Rows from a dataset =>

- - - -

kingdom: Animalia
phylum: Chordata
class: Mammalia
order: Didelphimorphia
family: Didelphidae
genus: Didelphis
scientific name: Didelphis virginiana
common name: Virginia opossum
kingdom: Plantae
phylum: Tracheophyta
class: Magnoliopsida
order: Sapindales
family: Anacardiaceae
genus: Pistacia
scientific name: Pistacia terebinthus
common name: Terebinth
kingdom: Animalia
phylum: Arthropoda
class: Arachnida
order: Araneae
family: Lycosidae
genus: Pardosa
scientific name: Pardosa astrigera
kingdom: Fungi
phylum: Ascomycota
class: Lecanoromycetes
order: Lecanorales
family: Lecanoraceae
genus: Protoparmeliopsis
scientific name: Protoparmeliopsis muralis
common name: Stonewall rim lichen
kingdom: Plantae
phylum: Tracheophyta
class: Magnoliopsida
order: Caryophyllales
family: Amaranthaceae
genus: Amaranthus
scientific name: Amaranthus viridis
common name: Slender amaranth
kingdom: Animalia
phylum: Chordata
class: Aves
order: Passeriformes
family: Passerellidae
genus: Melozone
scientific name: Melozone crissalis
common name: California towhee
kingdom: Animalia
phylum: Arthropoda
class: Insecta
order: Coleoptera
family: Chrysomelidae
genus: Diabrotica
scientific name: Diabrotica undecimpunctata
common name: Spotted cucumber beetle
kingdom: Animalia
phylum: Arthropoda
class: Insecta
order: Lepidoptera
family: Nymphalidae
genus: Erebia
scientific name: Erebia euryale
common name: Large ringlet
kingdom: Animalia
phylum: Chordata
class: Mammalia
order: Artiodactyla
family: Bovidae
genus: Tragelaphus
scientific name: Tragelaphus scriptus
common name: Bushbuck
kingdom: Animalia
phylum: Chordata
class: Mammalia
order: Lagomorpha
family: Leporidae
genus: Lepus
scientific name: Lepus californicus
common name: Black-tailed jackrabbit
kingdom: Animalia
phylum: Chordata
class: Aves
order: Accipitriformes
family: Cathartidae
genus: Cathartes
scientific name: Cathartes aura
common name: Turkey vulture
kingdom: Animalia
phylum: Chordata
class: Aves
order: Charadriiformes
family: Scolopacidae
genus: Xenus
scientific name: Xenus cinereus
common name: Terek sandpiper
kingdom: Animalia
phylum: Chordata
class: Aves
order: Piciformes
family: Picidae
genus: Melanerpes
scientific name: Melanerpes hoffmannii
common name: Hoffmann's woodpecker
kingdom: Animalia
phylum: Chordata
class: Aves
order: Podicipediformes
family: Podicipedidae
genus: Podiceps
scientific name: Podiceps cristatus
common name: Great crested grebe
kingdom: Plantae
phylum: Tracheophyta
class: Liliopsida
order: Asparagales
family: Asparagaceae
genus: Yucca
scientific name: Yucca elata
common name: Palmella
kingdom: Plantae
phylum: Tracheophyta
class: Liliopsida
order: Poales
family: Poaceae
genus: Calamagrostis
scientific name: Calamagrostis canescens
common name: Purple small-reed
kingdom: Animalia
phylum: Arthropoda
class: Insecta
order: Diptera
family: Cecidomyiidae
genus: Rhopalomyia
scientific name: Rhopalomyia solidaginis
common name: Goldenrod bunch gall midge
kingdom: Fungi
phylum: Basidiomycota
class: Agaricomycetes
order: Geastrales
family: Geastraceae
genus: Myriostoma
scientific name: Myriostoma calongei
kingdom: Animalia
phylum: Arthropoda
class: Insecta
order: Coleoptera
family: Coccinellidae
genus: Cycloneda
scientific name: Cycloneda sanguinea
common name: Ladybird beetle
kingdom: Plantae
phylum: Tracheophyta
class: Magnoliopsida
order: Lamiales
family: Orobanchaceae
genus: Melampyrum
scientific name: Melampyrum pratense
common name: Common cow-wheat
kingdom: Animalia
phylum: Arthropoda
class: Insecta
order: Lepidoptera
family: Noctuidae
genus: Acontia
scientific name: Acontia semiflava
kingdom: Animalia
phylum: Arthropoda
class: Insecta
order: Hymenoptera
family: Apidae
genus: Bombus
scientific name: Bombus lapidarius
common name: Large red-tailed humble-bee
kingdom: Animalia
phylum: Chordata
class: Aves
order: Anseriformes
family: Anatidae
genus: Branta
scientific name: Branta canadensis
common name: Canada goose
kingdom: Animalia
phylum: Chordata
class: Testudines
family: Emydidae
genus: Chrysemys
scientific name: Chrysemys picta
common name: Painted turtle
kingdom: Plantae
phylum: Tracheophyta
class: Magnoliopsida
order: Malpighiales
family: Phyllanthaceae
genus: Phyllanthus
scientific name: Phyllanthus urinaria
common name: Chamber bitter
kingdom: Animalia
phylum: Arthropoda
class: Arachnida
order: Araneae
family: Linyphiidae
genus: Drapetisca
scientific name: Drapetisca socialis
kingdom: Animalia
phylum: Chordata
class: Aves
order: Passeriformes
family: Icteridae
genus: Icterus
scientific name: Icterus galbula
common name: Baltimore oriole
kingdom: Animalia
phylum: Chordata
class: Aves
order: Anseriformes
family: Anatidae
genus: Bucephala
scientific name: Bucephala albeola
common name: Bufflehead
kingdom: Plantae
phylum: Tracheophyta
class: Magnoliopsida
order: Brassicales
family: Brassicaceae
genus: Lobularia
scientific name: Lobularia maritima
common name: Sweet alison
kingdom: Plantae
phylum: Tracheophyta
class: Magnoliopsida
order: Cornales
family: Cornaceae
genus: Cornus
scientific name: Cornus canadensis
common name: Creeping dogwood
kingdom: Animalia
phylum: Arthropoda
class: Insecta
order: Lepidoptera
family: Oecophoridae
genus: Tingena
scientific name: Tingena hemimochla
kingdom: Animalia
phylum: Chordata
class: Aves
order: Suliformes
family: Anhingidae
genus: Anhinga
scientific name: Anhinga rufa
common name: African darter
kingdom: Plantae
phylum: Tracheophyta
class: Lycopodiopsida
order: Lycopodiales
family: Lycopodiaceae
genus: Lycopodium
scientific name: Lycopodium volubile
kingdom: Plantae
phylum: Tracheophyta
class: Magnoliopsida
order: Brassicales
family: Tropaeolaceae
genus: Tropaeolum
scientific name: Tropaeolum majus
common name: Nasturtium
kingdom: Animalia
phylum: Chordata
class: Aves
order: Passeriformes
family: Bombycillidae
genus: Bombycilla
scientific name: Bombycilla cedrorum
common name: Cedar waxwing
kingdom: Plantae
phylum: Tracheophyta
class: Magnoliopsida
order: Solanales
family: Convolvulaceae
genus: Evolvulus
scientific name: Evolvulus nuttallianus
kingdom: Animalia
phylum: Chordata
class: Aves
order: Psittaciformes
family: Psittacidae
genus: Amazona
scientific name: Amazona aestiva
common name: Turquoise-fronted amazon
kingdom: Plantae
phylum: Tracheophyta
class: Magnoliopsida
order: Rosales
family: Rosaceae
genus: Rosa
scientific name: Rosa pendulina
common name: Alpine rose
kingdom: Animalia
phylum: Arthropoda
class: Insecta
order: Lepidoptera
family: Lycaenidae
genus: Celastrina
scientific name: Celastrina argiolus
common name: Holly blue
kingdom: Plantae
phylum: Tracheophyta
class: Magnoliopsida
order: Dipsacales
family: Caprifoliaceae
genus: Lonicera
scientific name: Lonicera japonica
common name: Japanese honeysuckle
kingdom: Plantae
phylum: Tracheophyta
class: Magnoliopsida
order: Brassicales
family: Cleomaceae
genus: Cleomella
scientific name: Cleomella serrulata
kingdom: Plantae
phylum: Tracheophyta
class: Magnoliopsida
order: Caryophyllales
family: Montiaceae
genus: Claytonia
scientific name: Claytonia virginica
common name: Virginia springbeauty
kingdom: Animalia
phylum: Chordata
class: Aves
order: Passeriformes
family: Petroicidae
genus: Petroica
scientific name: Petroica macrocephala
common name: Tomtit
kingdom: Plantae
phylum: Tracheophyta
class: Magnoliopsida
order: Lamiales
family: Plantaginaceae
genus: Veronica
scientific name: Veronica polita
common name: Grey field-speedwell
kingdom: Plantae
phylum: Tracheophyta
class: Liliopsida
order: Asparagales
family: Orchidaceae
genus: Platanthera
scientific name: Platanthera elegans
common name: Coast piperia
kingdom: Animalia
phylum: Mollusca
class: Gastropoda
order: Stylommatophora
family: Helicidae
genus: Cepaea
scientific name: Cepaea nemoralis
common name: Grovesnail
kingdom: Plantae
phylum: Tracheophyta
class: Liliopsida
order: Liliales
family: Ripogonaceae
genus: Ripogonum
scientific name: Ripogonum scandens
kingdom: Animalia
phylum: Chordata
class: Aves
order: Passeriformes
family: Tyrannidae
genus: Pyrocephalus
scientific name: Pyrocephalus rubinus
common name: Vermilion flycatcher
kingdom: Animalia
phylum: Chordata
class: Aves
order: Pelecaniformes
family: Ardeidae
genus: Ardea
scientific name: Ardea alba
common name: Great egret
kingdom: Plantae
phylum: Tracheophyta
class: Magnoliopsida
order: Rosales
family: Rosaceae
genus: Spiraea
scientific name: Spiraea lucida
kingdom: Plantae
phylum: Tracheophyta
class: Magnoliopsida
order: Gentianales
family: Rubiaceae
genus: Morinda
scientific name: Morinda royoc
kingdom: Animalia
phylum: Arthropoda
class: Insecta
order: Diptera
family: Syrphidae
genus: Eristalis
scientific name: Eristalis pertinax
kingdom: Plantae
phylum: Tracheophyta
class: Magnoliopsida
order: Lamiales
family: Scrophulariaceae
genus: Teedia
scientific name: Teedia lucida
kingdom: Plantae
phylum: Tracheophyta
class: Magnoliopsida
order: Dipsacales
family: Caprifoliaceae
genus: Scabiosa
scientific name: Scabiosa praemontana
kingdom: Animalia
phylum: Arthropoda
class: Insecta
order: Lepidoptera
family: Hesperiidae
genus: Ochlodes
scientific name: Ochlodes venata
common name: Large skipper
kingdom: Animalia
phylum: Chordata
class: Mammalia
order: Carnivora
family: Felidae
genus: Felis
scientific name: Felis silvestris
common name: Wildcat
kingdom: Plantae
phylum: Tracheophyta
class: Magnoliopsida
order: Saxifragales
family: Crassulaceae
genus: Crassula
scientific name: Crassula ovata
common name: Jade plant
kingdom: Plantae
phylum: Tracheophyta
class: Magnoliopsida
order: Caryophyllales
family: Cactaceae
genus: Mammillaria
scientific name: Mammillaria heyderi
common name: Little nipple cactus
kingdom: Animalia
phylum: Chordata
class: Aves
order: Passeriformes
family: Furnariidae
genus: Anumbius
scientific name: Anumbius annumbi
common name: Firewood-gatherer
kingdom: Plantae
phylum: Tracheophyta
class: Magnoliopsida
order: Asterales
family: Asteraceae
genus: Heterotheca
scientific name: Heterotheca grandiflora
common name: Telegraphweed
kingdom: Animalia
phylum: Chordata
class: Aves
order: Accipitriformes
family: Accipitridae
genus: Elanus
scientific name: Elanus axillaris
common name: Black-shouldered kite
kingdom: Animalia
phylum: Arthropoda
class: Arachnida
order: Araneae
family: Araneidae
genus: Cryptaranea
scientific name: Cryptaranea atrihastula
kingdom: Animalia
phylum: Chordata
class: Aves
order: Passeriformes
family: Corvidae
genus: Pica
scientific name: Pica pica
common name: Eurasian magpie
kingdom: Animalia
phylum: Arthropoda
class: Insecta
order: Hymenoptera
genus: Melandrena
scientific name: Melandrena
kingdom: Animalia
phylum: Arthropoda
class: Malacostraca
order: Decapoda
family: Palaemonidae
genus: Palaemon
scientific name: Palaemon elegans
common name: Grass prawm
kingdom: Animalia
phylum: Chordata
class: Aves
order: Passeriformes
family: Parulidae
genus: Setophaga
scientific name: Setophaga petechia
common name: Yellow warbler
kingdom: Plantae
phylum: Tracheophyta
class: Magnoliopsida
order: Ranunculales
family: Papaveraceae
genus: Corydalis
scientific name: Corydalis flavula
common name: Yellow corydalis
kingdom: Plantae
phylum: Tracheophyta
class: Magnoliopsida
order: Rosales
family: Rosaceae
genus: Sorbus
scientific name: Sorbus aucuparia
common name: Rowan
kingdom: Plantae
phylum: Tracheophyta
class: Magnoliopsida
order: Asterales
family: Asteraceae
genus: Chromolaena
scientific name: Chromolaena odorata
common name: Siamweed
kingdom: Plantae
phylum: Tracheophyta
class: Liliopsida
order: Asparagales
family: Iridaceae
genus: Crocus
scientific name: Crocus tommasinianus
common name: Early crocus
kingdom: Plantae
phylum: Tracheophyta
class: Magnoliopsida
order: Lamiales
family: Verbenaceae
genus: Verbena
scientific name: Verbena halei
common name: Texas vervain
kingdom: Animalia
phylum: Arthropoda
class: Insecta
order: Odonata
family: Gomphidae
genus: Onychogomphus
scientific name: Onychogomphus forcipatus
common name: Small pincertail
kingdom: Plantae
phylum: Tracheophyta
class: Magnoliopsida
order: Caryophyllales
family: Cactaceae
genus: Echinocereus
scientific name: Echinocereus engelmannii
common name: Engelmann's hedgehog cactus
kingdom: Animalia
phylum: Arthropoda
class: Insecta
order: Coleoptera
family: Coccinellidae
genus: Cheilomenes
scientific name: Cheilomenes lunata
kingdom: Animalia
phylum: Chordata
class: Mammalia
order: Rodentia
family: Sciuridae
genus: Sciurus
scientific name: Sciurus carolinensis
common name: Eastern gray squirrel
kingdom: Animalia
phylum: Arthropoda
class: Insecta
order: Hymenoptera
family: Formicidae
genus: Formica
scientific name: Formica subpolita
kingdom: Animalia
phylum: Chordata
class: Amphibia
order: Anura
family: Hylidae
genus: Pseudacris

- - - -

Task details => Please reproduce the part of the records that opens with the line containing "common name: Terebinth" and closes with the line containing "family: Lecanoraceae", both end lines included and every line unchanged.

Solution =>
common name: Terebinth
kingdom: Animalia
phylum: Arthropoda
class: Arachnida
order: Araneae
family: Lycosidae
genus: Pardosa
scientific name: Pardosa astrigera
kingdom: Fungi
phylum: Ascomycota
class: Lecanoromycetes
order: Lecanorales
family: Lecanoraceae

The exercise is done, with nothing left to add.